(Records for processing begins)

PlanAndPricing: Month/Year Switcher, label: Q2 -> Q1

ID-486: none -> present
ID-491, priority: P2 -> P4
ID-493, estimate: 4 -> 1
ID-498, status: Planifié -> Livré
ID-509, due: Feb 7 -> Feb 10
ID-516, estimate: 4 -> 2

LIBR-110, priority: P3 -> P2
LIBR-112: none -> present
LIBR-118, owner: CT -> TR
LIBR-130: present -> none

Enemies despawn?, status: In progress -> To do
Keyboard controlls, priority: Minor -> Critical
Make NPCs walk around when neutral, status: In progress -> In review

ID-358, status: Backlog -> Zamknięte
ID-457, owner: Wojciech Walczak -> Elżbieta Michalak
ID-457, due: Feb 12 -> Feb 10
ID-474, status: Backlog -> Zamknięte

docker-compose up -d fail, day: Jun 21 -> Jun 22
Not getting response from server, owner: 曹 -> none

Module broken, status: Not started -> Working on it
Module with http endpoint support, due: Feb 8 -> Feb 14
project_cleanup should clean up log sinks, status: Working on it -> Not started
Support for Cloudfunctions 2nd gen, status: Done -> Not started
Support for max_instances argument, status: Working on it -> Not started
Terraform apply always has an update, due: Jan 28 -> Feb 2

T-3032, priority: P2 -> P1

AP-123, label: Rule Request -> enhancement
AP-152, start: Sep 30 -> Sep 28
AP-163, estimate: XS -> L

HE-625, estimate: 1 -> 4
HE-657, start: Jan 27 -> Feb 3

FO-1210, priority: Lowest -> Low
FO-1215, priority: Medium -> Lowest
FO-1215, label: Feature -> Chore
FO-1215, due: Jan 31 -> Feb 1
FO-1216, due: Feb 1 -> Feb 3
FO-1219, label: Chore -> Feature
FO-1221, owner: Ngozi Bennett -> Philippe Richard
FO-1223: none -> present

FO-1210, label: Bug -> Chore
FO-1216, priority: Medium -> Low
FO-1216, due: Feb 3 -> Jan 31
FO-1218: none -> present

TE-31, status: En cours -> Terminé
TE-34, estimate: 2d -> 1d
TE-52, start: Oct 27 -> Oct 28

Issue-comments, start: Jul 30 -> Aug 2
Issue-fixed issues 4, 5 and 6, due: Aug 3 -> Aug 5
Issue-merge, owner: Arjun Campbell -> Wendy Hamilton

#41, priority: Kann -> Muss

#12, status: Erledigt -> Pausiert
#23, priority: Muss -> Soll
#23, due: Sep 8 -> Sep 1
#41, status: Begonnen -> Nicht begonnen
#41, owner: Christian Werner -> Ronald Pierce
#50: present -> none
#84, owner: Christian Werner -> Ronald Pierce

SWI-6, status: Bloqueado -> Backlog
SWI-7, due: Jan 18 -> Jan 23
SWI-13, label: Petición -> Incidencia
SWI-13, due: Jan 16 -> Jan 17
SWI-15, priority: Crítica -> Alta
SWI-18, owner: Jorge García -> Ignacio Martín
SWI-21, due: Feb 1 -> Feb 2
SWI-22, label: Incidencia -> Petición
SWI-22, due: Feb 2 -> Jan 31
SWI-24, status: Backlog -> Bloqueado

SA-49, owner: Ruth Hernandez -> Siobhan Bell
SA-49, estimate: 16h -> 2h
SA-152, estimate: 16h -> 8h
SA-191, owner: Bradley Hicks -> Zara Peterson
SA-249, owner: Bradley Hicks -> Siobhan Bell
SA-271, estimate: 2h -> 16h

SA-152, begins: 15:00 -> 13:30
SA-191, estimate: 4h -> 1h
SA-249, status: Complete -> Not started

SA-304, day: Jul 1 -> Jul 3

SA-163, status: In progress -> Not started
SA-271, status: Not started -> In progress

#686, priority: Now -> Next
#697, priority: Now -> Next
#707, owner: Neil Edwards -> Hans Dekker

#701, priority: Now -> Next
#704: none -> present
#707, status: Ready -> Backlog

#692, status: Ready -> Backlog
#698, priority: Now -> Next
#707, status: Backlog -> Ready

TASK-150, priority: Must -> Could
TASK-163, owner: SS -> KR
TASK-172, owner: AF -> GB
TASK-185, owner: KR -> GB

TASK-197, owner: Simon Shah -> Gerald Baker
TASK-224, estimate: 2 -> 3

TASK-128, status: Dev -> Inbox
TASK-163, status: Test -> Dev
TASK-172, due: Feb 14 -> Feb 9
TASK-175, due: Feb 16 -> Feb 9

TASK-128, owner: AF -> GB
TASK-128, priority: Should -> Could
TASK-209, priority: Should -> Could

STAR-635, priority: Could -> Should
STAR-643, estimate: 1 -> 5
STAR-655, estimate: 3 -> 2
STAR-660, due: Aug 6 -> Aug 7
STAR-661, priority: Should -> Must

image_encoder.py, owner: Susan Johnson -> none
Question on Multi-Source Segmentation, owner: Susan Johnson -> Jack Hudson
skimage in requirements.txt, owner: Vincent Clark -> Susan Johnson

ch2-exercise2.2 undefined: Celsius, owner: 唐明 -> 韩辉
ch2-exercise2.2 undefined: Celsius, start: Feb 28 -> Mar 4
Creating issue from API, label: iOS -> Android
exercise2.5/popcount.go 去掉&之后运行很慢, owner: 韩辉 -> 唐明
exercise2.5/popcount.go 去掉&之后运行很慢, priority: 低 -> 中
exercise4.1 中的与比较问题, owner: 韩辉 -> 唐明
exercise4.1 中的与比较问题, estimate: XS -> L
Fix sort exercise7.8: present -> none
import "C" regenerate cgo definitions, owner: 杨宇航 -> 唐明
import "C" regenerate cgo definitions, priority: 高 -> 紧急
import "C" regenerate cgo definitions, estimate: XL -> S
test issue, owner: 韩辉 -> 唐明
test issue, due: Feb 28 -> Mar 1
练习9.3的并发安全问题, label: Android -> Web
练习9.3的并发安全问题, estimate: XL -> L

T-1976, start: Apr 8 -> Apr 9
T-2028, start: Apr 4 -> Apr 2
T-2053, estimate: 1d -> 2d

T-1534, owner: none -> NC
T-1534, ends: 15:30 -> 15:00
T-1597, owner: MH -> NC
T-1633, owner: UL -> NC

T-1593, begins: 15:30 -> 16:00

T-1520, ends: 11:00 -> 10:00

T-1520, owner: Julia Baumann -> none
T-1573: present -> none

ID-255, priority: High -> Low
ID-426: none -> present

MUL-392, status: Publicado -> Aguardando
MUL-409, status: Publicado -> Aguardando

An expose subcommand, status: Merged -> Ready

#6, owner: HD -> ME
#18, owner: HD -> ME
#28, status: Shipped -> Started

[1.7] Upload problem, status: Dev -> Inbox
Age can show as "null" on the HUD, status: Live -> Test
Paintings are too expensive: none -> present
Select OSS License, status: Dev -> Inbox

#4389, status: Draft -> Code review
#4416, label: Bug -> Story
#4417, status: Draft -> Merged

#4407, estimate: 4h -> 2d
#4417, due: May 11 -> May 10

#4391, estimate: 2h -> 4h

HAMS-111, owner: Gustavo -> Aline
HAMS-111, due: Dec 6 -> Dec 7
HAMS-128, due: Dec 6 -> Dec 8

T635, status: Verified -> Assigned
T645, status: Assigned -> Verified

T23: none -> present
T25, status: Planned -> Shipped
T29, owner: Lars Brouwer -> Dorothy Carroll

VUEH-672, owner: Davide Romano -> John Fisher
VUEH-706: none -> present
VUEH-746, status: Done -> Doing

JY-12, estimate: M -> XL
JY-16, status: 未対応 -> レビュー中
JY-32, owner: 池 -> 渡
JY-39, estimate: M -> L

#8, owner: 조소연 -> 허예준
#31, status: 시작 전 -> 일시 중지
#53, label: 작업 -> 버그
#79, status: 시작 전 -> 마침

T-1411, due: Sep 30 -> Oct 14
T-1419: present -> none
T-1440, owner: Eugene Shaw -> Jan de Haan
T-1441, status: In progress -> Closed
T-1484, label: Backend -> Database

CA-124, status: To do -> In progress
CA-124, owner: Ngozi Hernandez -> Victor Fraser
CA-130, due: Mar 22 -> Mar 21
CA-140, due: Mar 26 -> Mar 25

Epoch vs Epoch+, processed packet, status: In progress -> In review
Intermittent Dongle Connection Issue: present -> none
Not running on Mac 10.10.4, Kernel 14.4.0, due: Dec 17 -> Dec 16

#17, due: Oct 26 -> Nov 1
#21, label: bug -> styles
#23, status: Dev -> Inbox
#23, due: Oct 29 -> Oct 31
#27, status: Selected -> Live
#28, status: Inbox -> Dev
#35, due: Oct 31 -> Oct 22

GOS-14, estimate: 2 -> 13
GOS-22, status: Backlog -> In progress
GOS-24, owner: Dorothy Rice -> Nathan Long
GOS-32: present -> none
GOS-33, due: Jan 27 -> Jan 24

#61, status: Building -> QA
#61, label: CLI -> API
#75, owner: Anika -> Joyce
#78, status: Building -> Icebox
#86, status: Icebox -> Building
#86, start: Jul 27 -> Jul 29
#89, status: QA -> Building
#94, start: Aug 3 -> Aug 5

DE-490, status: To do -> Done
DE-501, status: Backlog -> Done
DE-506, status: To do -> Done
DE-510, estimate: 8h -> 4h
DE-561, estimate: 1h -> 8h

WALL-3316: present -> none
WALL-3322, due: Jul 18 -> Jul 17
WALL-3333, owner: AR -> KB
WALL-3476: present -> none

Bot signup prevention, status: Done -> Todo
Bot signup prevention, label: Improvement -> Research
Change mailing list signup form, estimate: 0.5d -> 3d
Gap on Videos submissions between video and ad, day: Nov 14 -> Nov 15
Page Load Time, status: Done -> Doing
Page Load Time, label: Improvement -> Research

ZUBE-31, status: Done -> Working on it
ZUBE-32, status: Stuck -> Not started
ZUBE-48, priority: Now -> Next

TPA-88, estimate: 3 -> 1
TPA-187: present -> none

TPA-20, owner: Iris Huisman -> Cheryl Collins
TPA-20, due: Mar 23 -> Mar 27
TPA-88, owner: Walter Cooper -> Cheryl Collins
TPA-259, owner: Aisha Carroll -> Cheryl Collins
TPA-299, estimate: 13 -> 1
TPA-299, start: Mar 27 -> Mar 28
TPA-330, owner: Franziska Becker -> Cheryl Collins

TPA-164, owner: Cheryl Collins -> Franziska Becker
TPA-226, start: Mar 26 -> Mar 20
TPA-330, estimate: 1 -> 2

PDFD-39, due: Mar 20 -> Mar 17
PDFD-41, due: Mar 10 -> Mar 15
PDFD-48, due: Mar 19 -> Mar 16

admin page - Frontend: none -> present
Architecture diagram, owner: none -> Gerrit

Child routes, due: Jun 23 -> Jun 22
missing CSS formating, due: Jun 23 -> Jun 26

(Records for processing ends)

● **Directive**
Take the lines above from the one containing "T-1976, start: Apr 8 -> Apr 9" down to the one containing "#28, status: Shipped -> Started", and transcribe them exactly, both ends included.

● **Answer below**
T-1976, start: Apr 8 -> Apr 9
T-2028, start: Apr 4 -> Apr 2
T-2053, estimate: 1d -> 2d

T-1534, owner: none -> NC
T-1534, ends: 15:30 -> 15:00
T-1597, owner: MH -> NC
T-1633, owner: UL -> NC

T-1593, begins: 15:30 -> 16:00

T-1520, ends: 11:00 -> 10:00

T-1520, owner: Julia Baumann -> none
T-1573: present -> none

ID-255, priority: High -> Low
ID-426: none -> present

MUL-392, status: Publicado -> Aguardando
MUL-409, status: Publicado -> Aguardando

An expose subcommand, status: Merged -> Ready

#6, owner: HD -> ME
#18, owner: HD -> ME
#28, status: Shipped -> Started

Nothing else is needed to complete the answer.